И вдруг этот стук!.. Надо бежать! Кинула в сумку сигареты, щёлкнула замком двери. На одном духе пролетела четыре лестничных пролёта. Так и есть! У крыльца уже разворачивалась «скорая». Андрюха, дежурный водитель, распахивая перед ней дверь кабины, выдохнул: «Умер! Михална!» – и хотел ещё что-то добавить, но она ошпарила его негодующим взглядом:
– Не каркай! Жми, давай!
А когда неподвижное и такое чужое тело Титыча отнесли в морг, попросила того же Андрюху отвезти её в лес.
Только-только начал отсчитывать первые дни апрель. На опушках проталины уже обсохли. Грязный снег в низинах ноздревато топорщился, стыдливо пуская из-под себя на дорогу мутные ручьи.
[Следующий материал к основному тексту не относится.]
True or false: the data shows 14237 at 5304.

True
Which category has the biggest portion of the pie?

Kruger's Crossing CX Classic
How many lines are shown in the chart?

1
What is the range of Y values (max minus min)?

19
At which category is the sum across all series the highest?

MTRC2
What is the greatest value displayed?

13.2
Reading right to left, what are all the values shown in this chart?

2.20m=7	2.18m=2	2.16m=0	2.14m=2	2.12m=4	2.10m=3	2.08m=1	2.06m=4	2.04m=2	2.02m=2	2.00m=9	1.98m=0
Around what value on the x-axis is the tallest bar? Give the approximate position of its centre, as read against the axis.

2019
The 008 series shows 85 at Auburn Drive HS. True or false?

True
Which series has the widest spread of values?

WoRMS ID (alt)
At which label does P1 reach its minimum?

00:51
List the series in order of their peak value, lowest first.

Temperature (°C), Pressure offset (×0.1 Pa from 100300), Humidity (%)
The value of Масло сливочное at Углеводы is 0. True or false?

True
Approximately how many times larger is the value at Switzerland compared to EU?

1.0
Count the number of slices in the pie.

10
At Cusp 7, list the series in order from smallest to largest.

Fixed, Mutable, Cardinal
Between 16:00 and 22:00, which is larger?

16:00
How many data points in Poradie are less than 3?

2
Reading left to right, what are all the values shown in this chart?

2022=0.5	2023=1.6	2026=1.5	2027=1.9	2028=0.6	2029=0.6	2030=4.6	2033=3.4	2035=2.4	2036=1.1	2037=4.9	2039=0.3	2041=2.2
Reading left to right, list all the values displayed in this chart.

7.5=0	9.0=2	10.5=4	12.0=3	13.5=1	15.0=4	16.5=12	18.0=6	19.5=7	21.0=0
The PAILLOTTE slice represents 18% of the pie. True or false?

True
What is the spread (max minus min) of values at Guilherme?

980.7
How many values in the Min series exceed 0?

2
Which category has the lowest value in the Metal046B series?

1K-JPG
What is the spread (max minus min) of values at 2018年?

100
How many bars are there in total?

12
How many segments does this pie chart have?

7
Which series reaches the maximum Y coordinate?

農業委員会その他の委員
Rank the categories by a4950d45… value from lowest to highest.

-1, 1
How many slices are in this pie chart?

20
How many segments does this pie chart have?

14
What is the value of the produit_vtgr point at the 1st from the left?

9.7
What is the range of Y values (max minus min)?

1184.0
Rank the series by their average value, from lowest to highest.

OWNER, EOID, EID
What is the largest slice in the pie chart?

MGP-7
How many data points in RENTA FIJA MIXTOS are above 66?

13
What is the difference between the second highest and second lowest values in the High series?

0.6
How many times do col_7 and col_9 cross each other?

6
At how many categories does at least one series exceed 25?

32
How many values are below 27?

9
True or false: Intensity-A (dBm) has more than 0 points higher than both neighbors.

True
В прошлом году в это же время они с Титычем уже вовсю собирали и закатывали в банки берёзовый сок. «Суковица», как называл берёзовый сок Титыч, хранилась в гараже до самой осени… Ах, Титыч, Титыч! Умереть в такую пору! Когда всё, наконец, словно очнувшись от обморока, оживает после нудной и такой постылой зимы… Белые стволы берез пачкали руки. Гладкая берёста холодила ладони. От соприкосновений со стволами плащ забелел известковыми пятнами. И только Титыча больше нет!.. Голова снова наливалась свинцом. Господи! Хоть бы выплакаться, что ли! По-бабьи, с причитаниями, с жалостью к себе… Только чёрта с два! Бабьего, видно, в ней мало, потому и не разродиться душе безутешными слезами, хоть не было в её жизни более истошного горя. Бабуля, которую считала она самым близким себе человеком, умерла, когда Татьяна была в плавании. На могилу к ней она не ездила ни разу. Не признавала венков и памятников. Память не в холодных камнях и бумажных цветах… Вот и вышло, что со смертью родного человека она так близко столкнулась впервые. Да, родного, она не оговорилась, хоть и знала Титыча всего лет пять, не больше. Такое бывает. Ведь истинное родство по духу, а не по крови. Он не был её родственником. Познакомились в поликлинике, на приёме…
– Ну, кто там следующий? – устало заглянула Татьяна в дверной проём. Терпеть не могла приёмов! Ещё операции ладно… С годами вся эта врачебная практика и вовсе надоела до тошноты. По молодости нравилось чувствовать себя хозяйкой, от которой зависят все эти такие беспомощные люди. Из серой массы ноющих и жалующихся научилась от скуки выделять тех, с кем общаться было интересно. Даже стала ждать таких встреч и, к удивлению медсестер, в таких случаях вся расцветала на глазах. Правда, случалось это редко. Чаще были дни, полные болотной тоски, когда, позёвывая, то и дело с тоской смотрела на часы и мечтала лишь о том, как бы скорее облачиться в лесную одежду, вскинуть на плечи рюкзак и почувствовать под собой упругое сиденье мотоцикла. Тот, кто видел Татьяну на приёме, не мог представить её в ватных штанах, болотных сапогах, в накинутой на плечи фуфайке. И наоборот, кому приходилось с ней охотиться, не верилось, что эта метко стреляющая и такая уверенная в лесу женщина может носить накрахмаленный халат, туфли на высоком каблуке и пышную высокую причёску. Боже! Скорее бы в лес!